From out of the darkness more beetles came flying against him with a rapid whirring of invisible wings, but he staggered on, his shoes slipping over the slimy body-pulp. They were crawling around his ears… exploring his nostrils… slithering down inside his jacket… up his sleeves.. biting wherever they found flesh.

‘Kath!’ he roared helplessly, realising he couldn’t take much more; he was almost on his knees. ‘Kath, for God’s sake shout if you’re here!’ He spat one out of his mouth.

Then — unexpectedly, unbelievably — he broke out of the half-circle and reached the door, though the beetles were still all over him. Grabbing the doorframe to steady himself, he drew a deep breath. His face was dripping blood, he knew; he could feel it trickling down his neck. Tentatively he touched his skin, found the beetle just beneath his jaw and with a snort of repugnance he tugged it off.

Get out, his mind told him dully. Can’t stop here.. had it if you stop here…
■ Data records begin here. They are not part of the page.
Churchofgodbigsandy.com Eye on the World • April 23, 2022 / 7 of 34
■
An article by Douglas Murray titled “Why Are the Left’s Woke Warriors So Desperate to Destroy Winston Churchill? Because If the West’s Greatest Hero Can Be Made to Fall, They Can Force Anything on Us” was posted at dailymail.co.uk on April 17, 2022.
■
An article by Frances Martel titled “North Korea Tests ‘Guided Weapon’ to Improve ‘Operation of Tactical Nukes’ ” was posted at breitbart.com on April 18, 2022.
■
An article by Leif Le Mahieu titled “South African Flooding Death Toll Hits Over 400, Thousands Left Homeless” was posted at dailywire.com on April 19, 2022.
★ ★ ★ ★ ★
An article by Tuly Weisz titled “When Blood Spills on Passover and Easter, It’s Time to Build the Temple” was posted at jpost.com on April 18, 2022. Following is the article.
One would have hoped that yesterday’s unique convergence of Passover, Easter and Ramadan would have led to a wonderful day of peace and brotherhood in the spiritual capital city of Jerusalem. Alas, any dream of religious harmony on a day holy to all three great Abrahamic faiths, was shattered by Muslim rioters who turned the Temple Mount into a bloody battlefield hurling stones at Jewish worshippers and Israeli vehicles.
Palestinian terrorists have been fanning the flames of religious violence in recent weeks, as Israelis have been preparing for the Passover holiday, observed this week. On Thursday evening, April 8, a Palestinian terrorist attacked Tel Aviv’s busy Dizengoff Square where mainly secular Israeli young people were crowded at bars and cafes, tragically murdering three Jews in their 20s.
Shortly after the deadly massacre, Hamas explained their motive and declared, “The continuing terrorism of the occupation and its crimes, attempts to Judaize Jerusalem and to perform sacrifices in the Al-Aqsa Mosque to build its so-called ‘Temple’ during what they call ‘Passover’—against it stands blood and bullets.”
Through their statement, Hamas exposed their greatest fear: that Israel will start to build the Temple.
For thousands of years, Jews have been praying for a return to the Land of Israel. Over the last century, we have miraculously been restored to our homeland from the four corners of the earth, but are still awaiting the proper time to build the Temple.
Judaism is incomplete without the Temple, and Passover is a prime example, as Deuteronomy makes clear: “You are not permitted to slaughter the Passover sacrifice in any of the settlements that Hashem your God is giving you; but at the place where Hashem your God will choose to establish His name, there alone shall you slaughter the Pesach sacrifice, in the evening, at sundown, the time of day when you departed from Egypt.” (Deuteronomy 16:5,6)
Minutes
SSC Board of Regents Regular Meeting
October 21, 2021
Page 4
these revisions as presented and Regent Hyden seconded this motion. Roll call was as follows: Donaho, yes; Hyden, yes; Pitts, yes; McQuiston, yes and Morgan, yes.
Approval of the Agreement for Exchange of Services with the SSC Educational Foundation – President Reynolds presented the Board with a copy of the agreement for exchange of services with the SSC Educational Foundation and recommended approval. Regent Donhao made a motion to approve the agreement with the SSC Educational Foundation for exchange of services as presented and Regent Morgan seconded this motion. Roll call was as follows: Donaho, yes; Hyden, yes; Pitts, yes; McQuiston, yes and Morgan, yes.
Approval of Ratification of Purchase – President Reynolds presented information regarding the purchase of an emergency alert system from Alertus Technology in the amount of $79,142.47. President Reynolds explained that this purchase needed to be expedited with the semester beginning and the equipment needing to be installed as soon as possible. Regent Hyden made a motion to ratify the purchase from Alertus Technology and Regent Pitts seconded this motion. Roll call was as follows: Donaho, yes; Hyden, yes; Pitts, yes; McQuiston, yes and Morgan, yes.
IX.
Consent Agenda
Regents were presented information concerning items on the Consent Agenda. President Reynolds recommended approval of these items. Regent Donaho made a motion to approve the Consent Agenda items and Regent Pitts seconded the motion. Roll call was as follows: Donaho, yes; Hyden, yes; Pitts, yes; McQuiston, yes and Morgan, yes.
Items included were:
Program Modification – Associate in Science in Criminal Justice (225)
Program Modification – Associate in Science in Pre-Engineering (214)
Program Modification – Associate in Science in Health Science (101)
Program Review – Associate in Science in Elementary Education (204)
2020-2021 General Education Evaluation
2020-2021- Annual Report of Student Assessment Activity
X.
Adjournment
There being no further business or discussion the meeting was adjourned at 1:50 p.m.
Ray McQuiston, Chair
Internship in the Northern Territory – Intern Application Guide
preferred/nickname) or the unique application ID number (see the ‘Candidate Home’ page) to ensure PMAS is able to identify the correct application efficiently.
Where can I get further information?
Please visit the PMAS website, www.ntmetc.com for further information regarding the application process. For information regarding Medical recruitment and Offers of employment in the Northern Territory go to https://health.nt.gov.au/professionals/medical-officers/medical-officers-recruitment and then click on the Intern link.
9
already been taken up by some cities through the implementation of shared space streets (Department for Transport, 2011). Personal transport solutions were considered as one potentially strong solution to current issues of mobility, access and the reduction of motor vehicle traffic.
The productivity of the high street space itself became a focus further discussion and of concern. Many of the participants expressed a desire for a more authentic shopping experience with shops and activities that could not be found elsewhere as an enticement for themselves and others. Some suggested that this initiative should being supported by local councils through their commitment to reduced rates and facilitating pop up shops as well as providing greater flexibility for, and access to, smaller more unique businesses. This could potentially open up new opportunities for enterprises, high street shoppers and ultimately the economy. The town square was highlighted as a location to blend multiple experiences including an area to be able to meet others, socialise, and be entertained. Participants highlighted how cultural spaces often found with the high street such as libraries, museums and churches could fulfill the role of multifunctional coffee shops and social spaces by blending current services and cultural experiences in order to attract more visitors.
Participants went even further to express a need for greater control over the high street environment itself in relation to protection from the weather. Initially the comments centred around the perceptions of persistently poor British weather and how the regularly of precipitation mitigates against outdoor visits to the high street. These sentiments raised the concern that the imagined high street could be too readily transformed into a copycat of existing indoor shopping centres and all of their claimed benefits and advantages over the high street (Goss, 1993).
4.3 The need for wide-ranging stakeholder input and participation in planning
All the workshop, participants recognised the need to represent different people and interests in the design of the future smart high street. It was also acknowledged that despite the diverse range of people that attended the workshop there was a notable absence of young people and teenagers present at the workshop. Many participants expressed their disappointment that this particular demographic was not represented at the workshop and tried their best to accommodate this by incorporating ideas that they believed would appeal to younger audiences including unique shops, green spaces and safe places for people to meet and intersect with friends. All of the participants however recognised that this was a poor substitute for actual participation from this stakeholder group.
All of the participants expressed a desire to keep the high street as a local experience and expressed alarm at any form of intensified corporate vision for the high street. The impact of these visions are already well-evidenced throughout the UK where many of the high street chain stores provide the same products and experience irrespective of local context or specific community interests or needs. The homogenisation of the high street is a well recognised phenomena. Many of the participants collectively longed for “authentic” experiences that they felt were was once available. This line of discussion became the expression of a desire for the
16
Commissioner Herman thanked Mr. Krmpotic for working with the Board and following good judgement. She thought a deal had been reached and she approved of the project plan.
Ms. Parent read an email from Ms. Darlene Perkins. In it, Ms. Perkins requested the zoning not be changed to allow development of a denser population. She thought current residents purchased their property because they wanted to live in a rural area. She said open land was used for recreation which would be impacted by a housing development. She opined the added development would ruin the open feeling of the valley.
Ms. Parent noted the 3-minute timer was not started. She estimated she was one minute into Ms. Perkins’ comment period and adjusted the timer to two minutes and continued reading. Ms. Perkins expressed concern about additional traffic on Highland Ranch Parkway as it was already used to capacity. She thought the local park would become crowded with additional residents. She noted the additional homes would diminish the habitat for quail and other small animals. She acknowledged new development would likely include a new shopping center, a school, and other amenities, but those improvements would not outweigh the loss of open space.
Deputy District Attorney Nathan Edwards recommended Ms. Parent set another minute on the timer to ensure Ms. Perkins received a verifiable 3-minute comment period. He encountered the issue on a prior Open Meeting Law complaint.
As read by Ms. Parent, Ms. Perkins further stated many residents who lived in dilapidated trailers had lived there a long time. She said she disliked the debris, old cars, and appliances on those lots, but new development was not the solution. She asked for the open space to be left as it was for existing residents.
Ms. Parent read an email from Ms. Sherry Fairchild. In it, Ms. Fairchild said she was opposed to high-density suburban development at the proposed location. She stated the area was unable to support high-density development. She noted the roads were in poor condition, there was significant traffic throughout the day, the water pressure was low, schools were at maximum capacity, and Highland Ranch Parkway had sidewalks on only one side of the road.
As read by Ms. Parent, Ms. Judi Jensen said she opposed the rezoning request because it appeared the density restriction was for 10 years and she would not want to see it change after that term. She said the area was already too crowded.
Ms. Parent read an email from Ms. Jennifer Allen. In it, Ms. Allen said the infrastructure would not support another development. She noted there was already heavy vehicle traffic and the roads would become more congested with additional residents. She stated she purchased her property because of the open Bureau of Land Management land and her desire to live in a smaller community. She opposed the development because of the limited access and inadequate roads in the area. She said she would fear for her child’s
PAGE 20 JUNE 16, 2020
But this was the wrong doorway, leading not the way he’d come in, but into another classroom. His torchlight flickered unsteadily; he could scarcely stand any longer. Slowly, wearily, the ideas taking shape only reluctantly in his mind, he began to understand what that foul smell was doing to him. It must be some sort of defence mechanism… a tranquillising poison used to lower their victims’ resistance.

Got to master it, he thought. Question of will-power. Kill the buggers one by one. Then get out of here. Out.

Carefully he let go of the doorframe, transferring the torch to his left hand. The veering light-beam revealed a sight which left him momentarily motionless with shock, as if a massive electric voltage had suddenly pulsed through him.

On the low patform before the blackboard lay a man’s body spreadeagled like so much carrion, its face destroyed — all but the accusing eyes — and its abdomen open to the air, exposed, while several long, pale snakelike creatures appeared to be feeding on it with slobbering mouths.

U-u-uh/’ he gasped, recoiling at the horror of it, his stomach turning over.

Nothing he had experienced in action in the Army had prepared him for that terrible charnel-house vision. His torch rolled across the floorboards as he staggered backwards into the darkness, all reason gone from his tortured mind. Blindly he collided with some invisible object which seemed to give way; then he heard the rending and groaning of collapsing timber; the air filled with an abrasive sour dust which choked up his nostrils, and he realised the room was tumbling around him.

He felt a blow across his shoulders. He was falling: a long slow free fall.. arms and legs spread.. sky a pure black… a rich, velvet blackness which gently… so very gently.. absorbed him.